SOURCE EXTRACT =

== Segment start ==

The measure passed on voice vote on Monday. After the vote, Posey explained why he brought out the bill.
“The United States remains the only country to have ever landed humans on a celestial body off the Earth and brought them home safely,” Posey said. “Passage of this bill honors that great feat and recognizes astronauts Armstrong, Aldrin and Collins, who made the historic journey. I would like to thank all of our cosponsors who worked to make this possible.”
Part of the proceeds from the sale of the coin will go to college scholarships for students majoring in science, technology, engineering or mathematics (STEM) fields. Proceeds will also go to space exploration education, the Astronauts Monument which honors astronauts killed in the line of duty and the National Air and Space Museum’s “Destination Moon” exhibit.
“I am honored to be a cosponsor of the Apollo 11 50th Anniversary Commemorative Coin Act, which passed with overwhelming bipartisan support. In addition to honoring the Apollo 11 crew members and everyone else who made this historic mission possible, the coins are a testament to America’s innovative spirit,” said Wilson. “More important, proceeds from the sale of the coin will help fund college scholarships for future astronauts, scientists and engineers, ensuring our great nation’s place as a leader of scientific and technological discovery.”
The moon landing was honored on both the Eisenhower and Susan B. Anthony dollar coins from the 1970s with the back of them showing the Apollo 11 emblem of an American eagle landing on the moon.
Almost 300 members of Congress joined Posey’s and Wilson’s bill as co-sponsors including every member of the Florida delegation. The bill now heads to the Senate where U.S. Sen. Bill Nelson, D-Fla., is the sponsor and U.S. Sen. Marco Rubio, R-Fla., is an original co-sponsor.

== Segment end ==

RECORDS SHOWN =
== Segment start ==

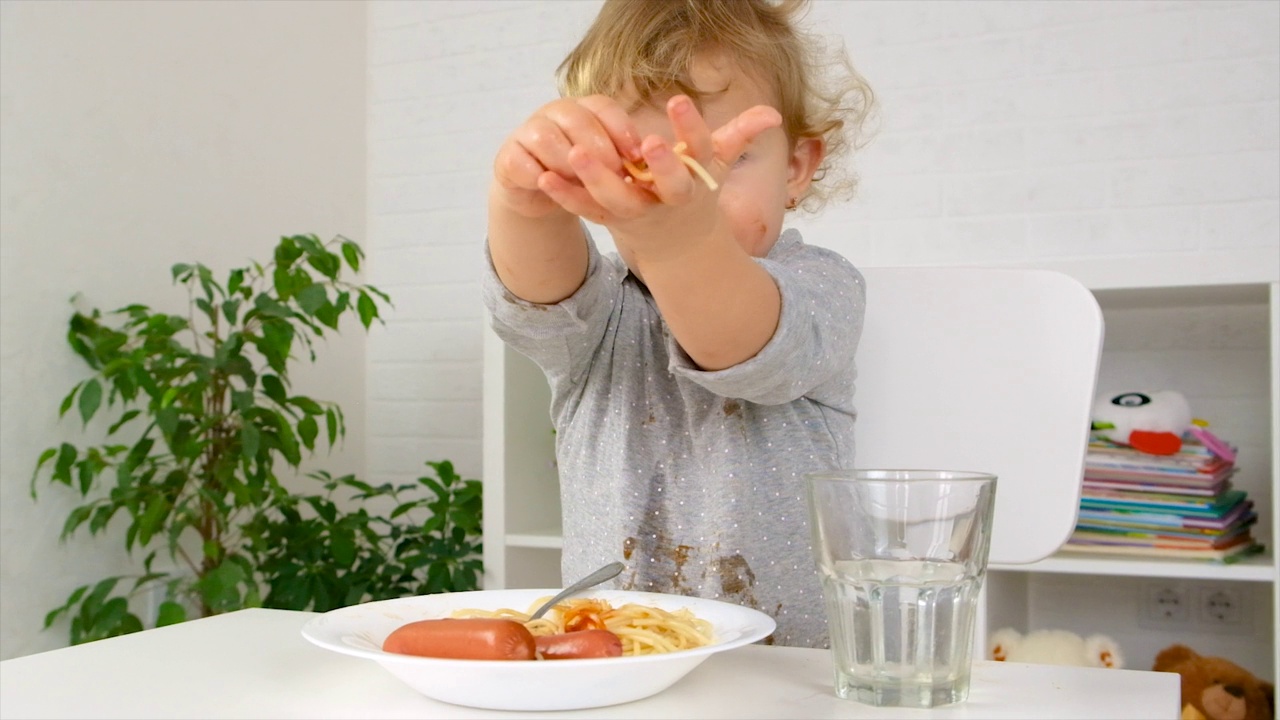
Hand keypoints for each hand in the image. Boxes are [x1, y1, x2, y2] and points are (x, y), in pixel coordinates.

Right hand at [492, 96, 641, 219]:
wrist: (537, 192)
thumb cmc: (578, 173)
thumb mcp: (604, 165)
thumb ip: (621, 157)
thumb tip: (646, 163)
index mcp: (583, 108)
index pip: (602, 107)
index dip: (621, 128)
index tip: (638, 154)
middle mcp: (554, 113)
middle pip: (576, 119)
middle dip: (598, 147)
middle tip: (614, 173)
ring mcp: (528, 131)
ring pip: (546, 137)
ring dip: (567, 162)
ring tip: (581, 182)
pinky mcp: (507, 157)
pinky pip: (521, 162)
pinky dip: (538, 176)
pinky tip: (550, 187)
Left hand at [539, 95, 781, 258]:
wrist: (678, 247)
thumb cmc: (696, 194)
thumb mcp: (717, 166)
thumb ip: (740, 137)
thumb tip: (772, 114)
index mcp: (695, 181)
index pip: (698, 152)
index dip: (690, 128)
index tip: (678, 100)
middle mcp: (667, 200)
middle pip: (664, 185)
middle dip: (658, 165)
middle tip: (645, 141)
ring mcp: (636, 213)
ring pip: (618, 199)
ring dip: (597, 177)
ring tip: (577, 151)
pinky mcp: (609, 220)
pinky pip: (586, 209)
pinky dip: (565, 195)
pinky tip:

== Segment end ==

Reproduce the passage of the commemorative coin bill excerpt verbatim, from the words "The moon landing" up to and including the words "on the moon.".

ANSWER TO THIS PROBLEM =
The moon landing was honored on both the Eisenhower and Susan B. Anthony dollar coins from the 1970s with the back of them showing the Apollo 11 emblem of an American eagle landing on the moon.